### Aim of the exercise:
Nothing but the lines from the one with "ပ္ဍဲခရိုၚ်နန်ထၜုရဳ ကွးဘာမွဲတၠ ဟိုတ်နူဖံက်သၞော" through the final line of the entries below should be written out, each exactly as given.
(Data supplied)
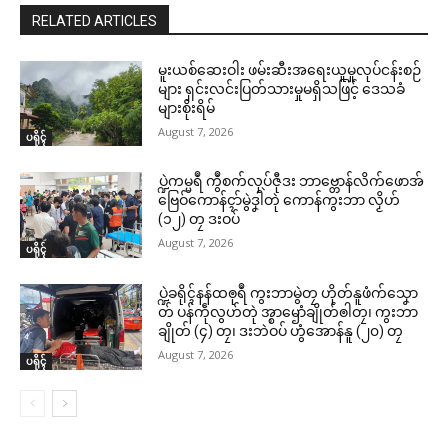
RELATED ARTICLES
မူးယစ်ဆေးဝါး ဖမ်းဆီးအရေးယူမှုလုပ်ငန်းစဉ်
များ ရှင်းလင်းပြတ်သားမှုမရှိသဖြင့် ဒေသခံ
များစိုးရိမ်
August 7, 2026
ပရိုၚ်
ပ္ဍဲကမ္မရဳ ကွဳစက်လုပ်ဇီုဒး ဘာဗ္တောန်လိက်ဖောအ်
ဗြေဝ်ကောန်ၚာ်မွဲဒၞါဲတုဲ ကောန်ကွးဘာ လၟိဟ်
(၁၂) တၠ ဒးဝပ်
August 7, 2026
ပရိုၚ်
ပ္ဍဲခရိုၚ်နန်ထၜုရဳ ကွးဘာမွဲတၠ ဟိုတ်နူဖံက်သၞော
တ် ပန်ကဵုလွဟ်တုဲ အ္စာၝောံချိုတ်ၜါတၠ၊ ကွးဘာ
ချိုတ် (၄) တၠ၊ ဒးဘဲဝပ် ဟွံအောန်နူ (၂၀) တၠ
August 7, 2026
ပရိုၚ်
(End Data supplied)
### Your solution:
ပ္ဍဲခရိုၚ်နန်ထၜုရဳ ကွးဘာမွဲတၠ ဟိုတ်နူဖံက်သၞော
တ် ပန်ကဵုလွဟ်တုဲ အ္စာၝောံချိုတ်ၜါတၠ၊ ကွးဘာ
ချိုတ် (၄) တၠ၊ ဒးဘဲဝပ် ဟွံအောန်နူ (၂၀) တၠ
August 7, 2026
ပရိုၚ်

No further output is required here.